As recollected later by Elder Parley P. Pratt, the prisoners were abused by the guards who, with obscene oaths, boasted of the atrocities they had committed against Church members.
Elder Pratt said he could scarcely refrain from rebuking the guards when Joseph rose and "in a voice of thunder," said:
"SILENCE, ye fiends of the infernal pit. In the name of Jesus Christ I rebuke you, and command you to be still; I will not live another minute and bear such language. Cease such talk, or you or I die THIS INSTANT."
According to Elder Pratt, the "quailing guards" lowered their weapons, their knees "smote together," they shrank into a corner or crouched at the Prophet's feet and begged his pardon.

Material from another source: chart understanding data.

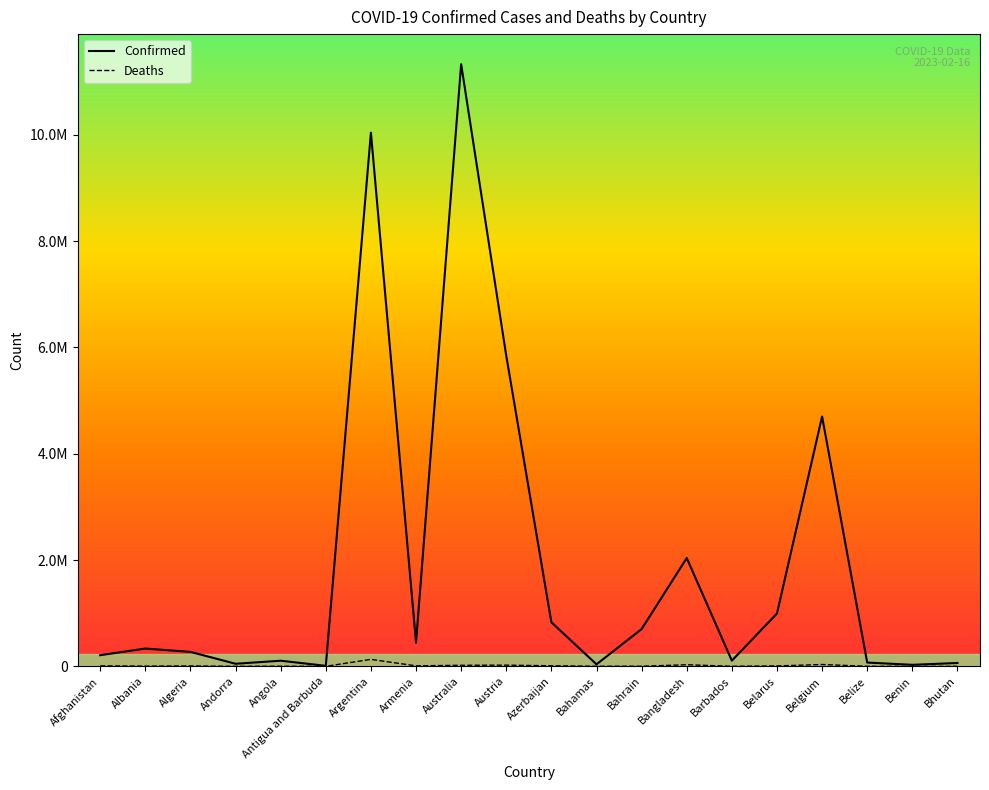

What is the label of the 6th point from the left?

Antigua and Barbuda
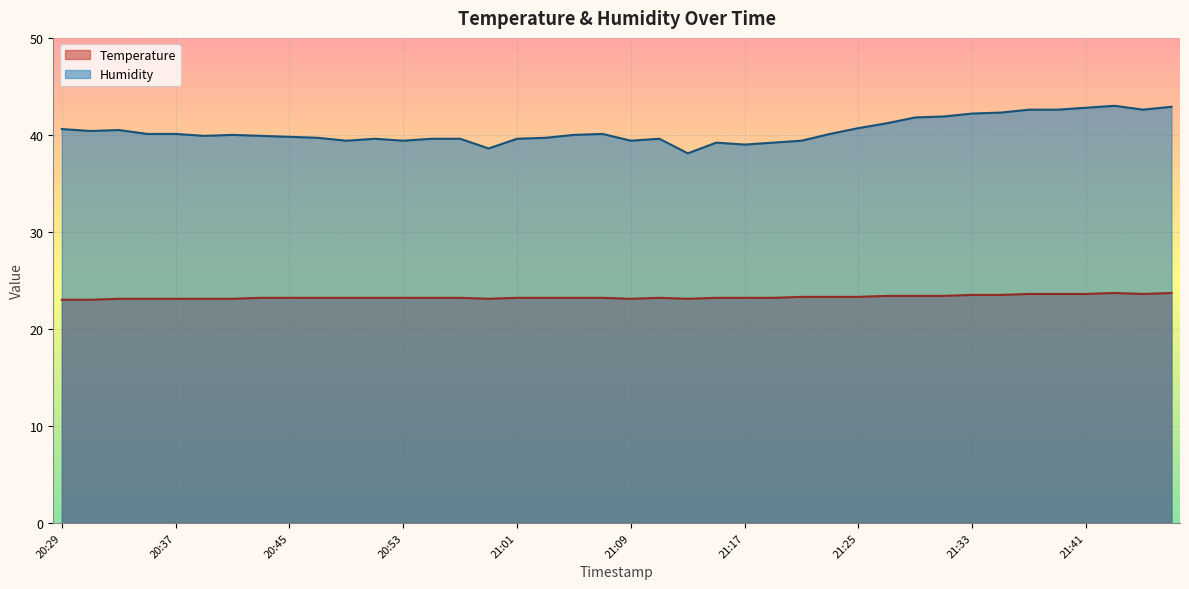

What is the difference between the maximum and minimum values in the Temperature series?

0.7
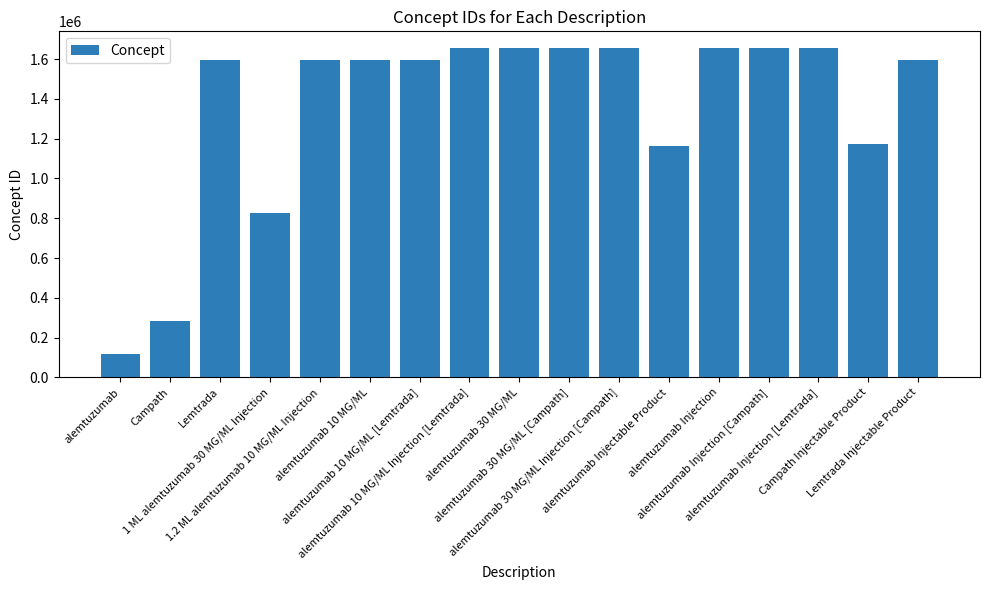

Is it true that the value at alemtuzumab 30 MG/ML is 1656628?

True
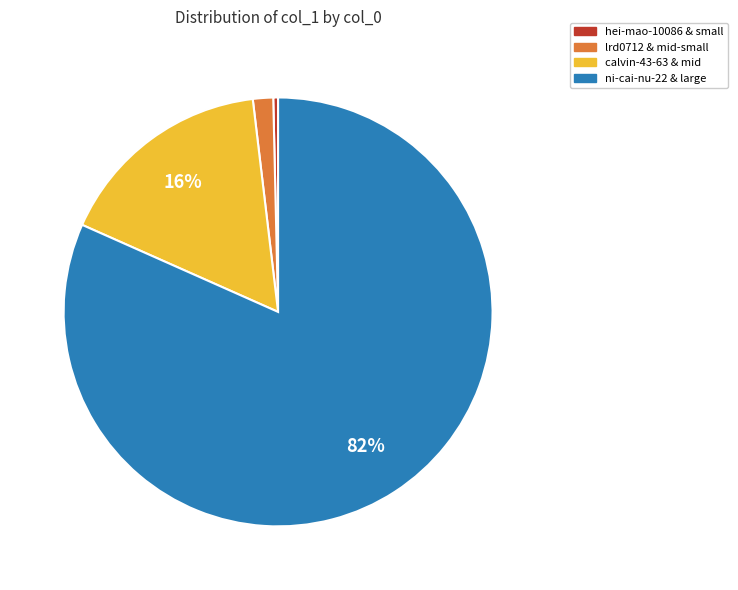

Do calvin-43-63 & mid and lrd0712 & mid-small together represent more than half of the pie?

No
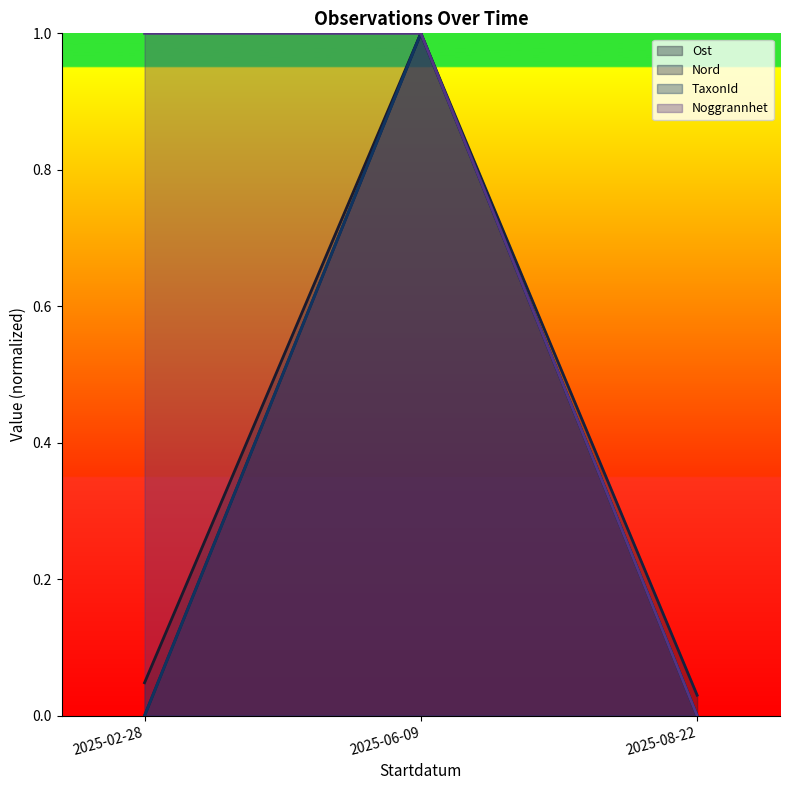

True or false: Ost has a value of 1.7 at 2025-06-09.

False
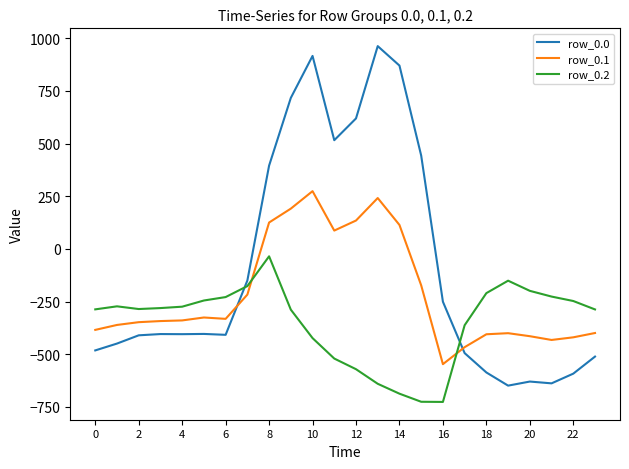

List the series in order of their overall mean, highest first.

row_0.0, row_0.1, row_0.2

Now, the location of that incident is memorialized with a marker placed Nov. 19 by the Missouri Mormon Frontier Foundation.
In an unveiling presided over by President Jeremiah J. Morgan of the Liberty Missouri Stake, BYU Church history professor Alex Baugh spoke of the incident at what is now a vacant lot on Buchanan (formerly Locust) Street not far from the Pioneer Cemetery where the Three Witnesses Monument is located.
Brother Baugh said the hearing was held from Nov. 12 to Nov. 29. He said Elder Pratt's reminiscence was written in a letter to the Deseret News in Salt Lake City published Nov. 12, 1853.
Later, it was included in his autobiography published in 1874 in New York.
"It's a marvelous statement, and I really appreciate Parley writing that," Brother Baugh said. He reasoned that in Doctrine and Covenants 122:4, the Lord and Joseph perhaps are alluding to that incident. It reads: "Thy voice shall be more terrible in the midst of thine enemies than the fierce lion, because of thy righteousness."